### TASKS FOR THIS EXERCISE:
1. Summarize the tweeter placement thread in two sentences.
2. Print the portion of the tweeter placement thread starting with "thats my girl" and going on through "place the tweets.".
3. Proceed with the tweeter placement thread from the point where it stops.

### SUPPLIED PASSAGE:
# Diy tweeter placement



## alanranch (Feb 5, 2006)

Heres the latest thing ive done to my car!!! 

click me
http://www.kotseaudioclub.com/forum/viewtopic.php?p=187465#187465


----------



## FocusInCali (Jul 3, 2005)

it asks for a username and password


----------



## alanranch (Feb 5, 2006)

Hi guys Im about to share a DIy tweeter placement technique that was taught by my good friend Jiggs aka Jhermano of KAC

He listened to my car and did several tests. He adviced me to put my tweets on my pillar and angle each tweet. I asked him how Id be able to mount my morel tweets which is housed in a big enclosure.

THE SOLUTION

Materials:
Masking tape
3m double sided tape
electric tape
swiss knife
tape measure

and!!!!!!


WAllah!!! Selleys Knead it polymer repair system that you can buy in ace hardware for P199. THere are cheaper polymers but theyre out of stock already.


----------



## alanranch (Feb 5, 2006)

Procedure

1. cover my tweets with masking tape. Fully covered. My tweeter housings bottom is not flat so we just molded masking tape and contoured it.

2. cover the pillars with masking tape before positioning the tweeters and placing 

thats my girl checking if the positions are correct hehe


----------



## alanranch (Feb 5, 2006)

3. positioning of the tweeters entails the use of a tape measure in determining the exact measurements and where to place the tweets.

4. get half of polymer and mix it with your hands by massaging it with your fingers and palms until the 2 colors combined, producing a white gummy dough which has a foul odor. You only have more or less 5 mins to mix it as it hardens fast


----------



## alanranch (Feb 5, 2006)

5. Mold the polymer under the tweeters casing and place it in their respective positions on the pillars


----------



## alanranch (Feb 5, 2006)

5. After letting it harden, make an outline of the tweeter using a cutter or swiss army knife.

### EXCERPTED RECORDS:
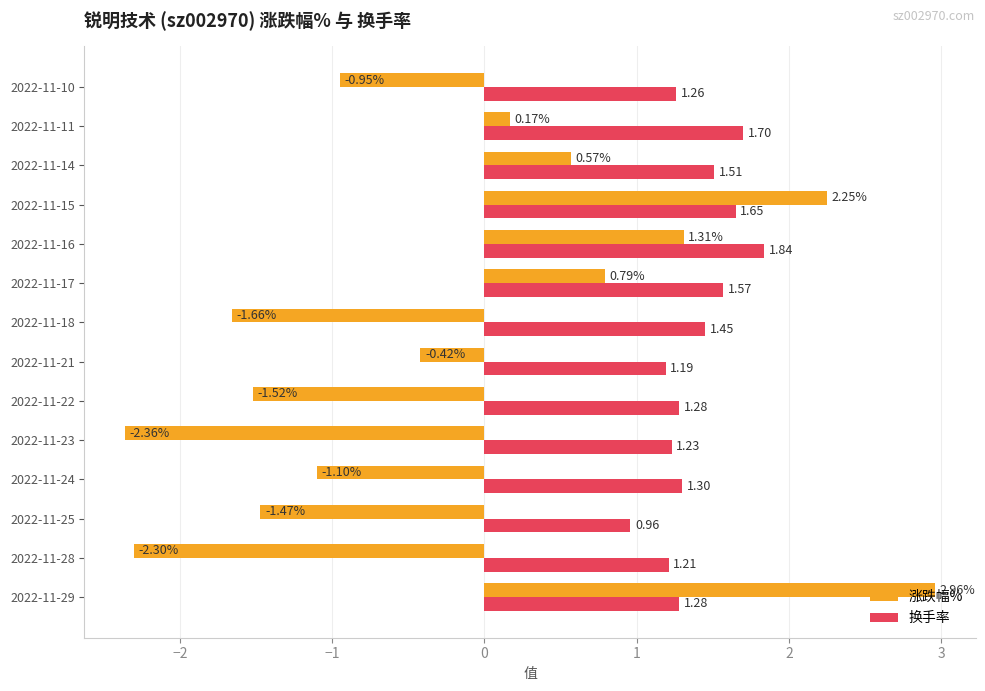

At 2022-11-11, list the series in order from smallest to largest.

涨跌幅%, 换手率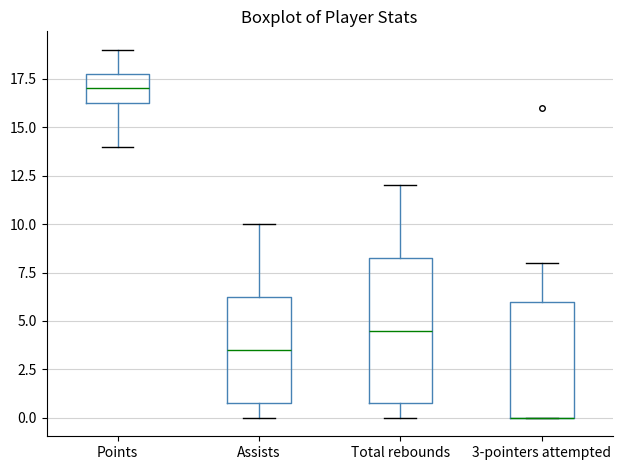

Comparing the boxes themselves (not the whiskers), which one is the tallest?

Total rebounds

==

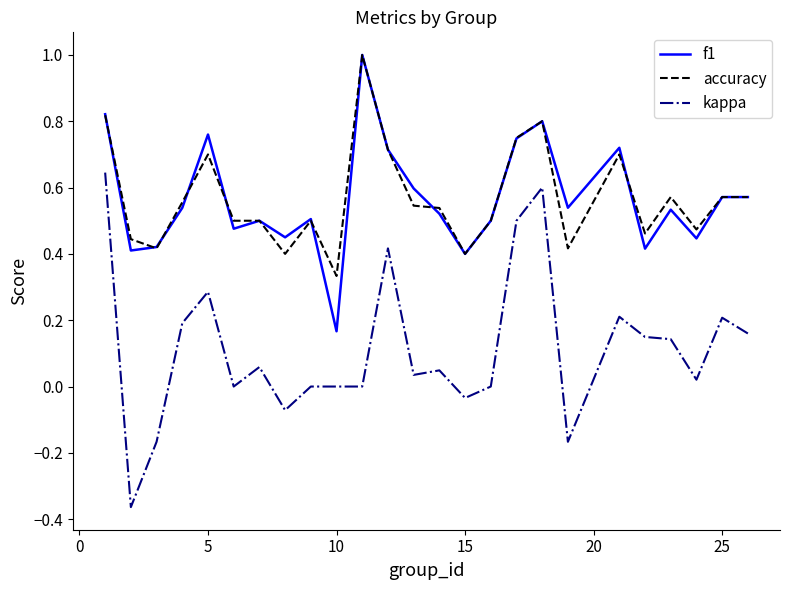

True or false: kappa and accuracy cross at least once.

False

### ANSWER LIST:
1. A poster shares a do-it-yourself method, taught by a friend who advised putting the tweeters on the pillars and angling each one, for mounting large-housed tweeters using masking tape, double-sided tape, electric tape, a knife, a tape measure, and Selleys Knead It polymer. The steps are to cover the tweeters and pillars with masking tape, position the tweeters with a tape measure, hand-mix half of the fast-hardening polymer, mold it under the tweeter casings and set them on the pillars, and, once it hardens, outline each tweeter with a cutter or Swiss army knife.

2.
thats my girl checking if the positions are correct hehe


----------



## alanranch (Feb 5, 2006)

3. positioning of the tweeters entails the use of a tape measure in determining the exact measurements and where to place the tweets.

3.
6. Pull the tweeter leaving a hole in the middle of the pillar covered with masking tape

7. peel off hardened mold from the tweets and take out masking tape 








** I already took out the masking tape and even the bottom of the tweeters were covered with masking tape for the mold not to stick and damage my tweets. Remember we are building a pod or platform for your tweeters.


----------



## alanranch (Feb 5, 2006)

This is how the platform looks like








8. After placing the double sided tape on the rough and smooth surface of the mold, attach the rough surface (covered with double sided tape) to the base of the tweeter and the smooth surface, also covered with tape to the desired position in the pillar which was previously marked and carefully place your tweets on the pillar.


----------



## alanranch (Feb 5, 2006)

Here is the finished product!!









Improvements
- Image more focused without time alignment and everything flat.
- Soundstage wider and bigger. Im getting the “ big picture”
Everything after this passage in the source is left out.